▸ Requirement:
Rewrite the lines of every entry below, changing each "pose" to "camera" and keeping everything else the same.
+++ Given data
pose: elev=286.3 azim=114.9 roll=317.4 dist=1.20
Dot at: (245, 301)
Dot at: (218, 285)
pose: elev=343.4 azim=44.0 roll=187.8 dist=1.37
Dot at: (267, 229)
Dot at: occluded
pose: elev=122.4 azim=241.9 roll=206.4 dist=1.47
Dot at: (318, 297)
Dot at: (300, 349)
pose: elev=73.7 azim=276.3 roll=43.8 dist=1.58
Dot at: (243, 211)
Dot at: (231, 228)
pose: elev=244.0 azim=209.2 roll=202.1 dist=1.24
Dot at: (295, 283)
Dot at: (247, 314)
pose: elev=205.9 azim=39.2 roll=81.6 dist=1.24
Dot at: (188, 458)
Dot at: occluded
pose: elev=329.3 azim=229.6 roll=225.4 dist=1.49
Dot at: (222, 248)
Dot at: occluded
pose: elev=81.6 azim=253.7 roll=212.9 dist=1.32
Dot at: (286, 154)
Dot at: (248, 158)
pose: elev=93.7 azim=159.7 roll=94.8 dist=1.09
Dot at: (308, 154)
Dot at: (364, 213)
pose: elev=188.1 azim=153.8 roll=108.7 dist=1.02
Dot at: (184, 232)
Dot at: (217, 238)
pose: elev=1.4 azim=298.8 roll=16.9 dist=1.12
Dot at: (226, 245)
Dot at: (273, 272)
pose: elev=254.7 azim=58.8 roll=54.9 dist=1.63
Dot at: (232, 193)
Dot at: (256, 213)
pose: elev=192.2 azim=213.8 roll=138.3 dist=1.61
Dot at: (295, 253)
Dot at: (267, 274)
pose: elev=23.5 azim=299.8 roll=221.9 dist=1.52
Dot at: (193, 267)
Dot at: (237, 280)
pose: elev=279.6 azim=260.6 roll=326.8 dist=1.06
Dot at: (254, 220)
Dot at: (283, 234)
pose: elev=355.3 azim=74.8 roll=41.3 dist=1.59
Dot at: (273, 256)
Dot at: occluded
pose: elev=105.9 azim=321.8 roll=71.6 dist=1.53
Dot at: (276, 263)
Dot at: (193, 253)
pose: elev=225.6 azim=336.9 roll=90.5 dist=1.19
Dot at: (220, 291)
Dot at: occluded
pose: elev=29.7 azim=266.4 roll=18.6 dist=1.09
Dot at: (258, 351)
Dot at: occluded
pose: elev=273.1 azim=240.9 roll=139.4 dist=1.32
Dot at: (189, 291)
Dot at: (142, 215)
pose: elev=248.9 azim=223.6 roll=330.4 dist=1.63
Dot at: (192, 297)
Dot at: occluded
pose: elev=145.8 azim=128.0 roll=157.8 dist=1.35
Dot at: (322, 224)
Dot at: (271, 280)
++++++
▸ Output of the exercise:
camera: elev=286.3 azim=114.9 roll=317.4 dist=1.20
Dot at: (245, 301)
Dot at: (218, 285)
camera: elev=343.4 azim=44.0 roll=187.8 dist=1.37
Dot at: (267, 229)
Dot at: occluded
camera: elev=122.4 azim=241.9 roll=206.4 dist=1.47
Dot at: (318, 297)
Dot at: (300, 349)
camera: elev=73.7 azim=276.3 roll=43.8 dist=1.58
Dot at: (243, 211)
Dot at: (231, 228)
camera: elev=244.0 azim=209.2 roll=202.1 dist=1.24
Dot at: (295, 283)
Dot at: (247, 314)
camera: elev=205.9 azim=39.2 roll=81.6 dist=1.24
Dot at: (188, 458)
Dot at: occluded
camera: elev=329.3 azim=229.6 roll=225.4 dist=1.49
Dot at: (222, 248)
Dot at: occluded
camera: elev=81.6 azim=253.7 roll=212.9 dist=1.32
Dot at: (286, 154)
Dot at: (248, 158)
camera: elev=93.7 azim=159.7 roll=94.8 dist=1.09
Dot at: (308, 154)
Dot at: (364, 213)
camera: elev=188.1 azim=153.8 roll=108.7 dist=1.02
Dot at: (184, 232)
Dot at: (217, 238)
camera: elev=1.4 azim=298.8 roll=16.9 dist=1.12
Dot at: (226, 245)
Dot at: (273, 272)
camera: elev=254.7 azim=58.8 roll=54.9 dist=1.63
Dot at: (232, 193)
Dot at: (256, 213)
camera: elev=192.2 azim=213.8 roll=138.3 dist=1.61
Dot at: (295, 253)
Dot at: (267, 274)
camera: elev=23.5 azim=299.8 roll=221.9 dist=1.52
Dot at: (193, 267)
Dot at: (237, 280)
camera: elev=279.6 azim=260.6 roll=326.8 dist=1.06
Dot at: (254, 220)
Dot at: (283, 234)
camera: elev=355.3 azim=74.8 roll=41.3 dist=1.59
Dot at: (273, 256)
Dot at: occluded
camera: elev=105.9 azim=321.8 roll=71.6 dist=1.53
Dot at: (276, 263)
Dot at: (193, 253)
camera: elev=225.6 azim=336.9 roll=90.5 dist=1.19
Dot at: (220, 291)
Dot at: occluded
camera: elev=29.7 azim=266.4 roll=18.6 dist=1.09
Dot at: (258, 351)
Dot at: occluded
camera: elev=273.1 azim=240.9 roll=139.4 dist=1.32
Dot at: (189, 291)
Dot at: (142, 215)
camera: elev=248.9 azim=223.6 roll=330.4 dist=1.63
Dot at: (192, 297)
Dot at: occluded
camera: elev=145.8 azim=128.0 roll=157.8 dist=1.35
Dot at: (322, 224)
Dot at: (271, 280)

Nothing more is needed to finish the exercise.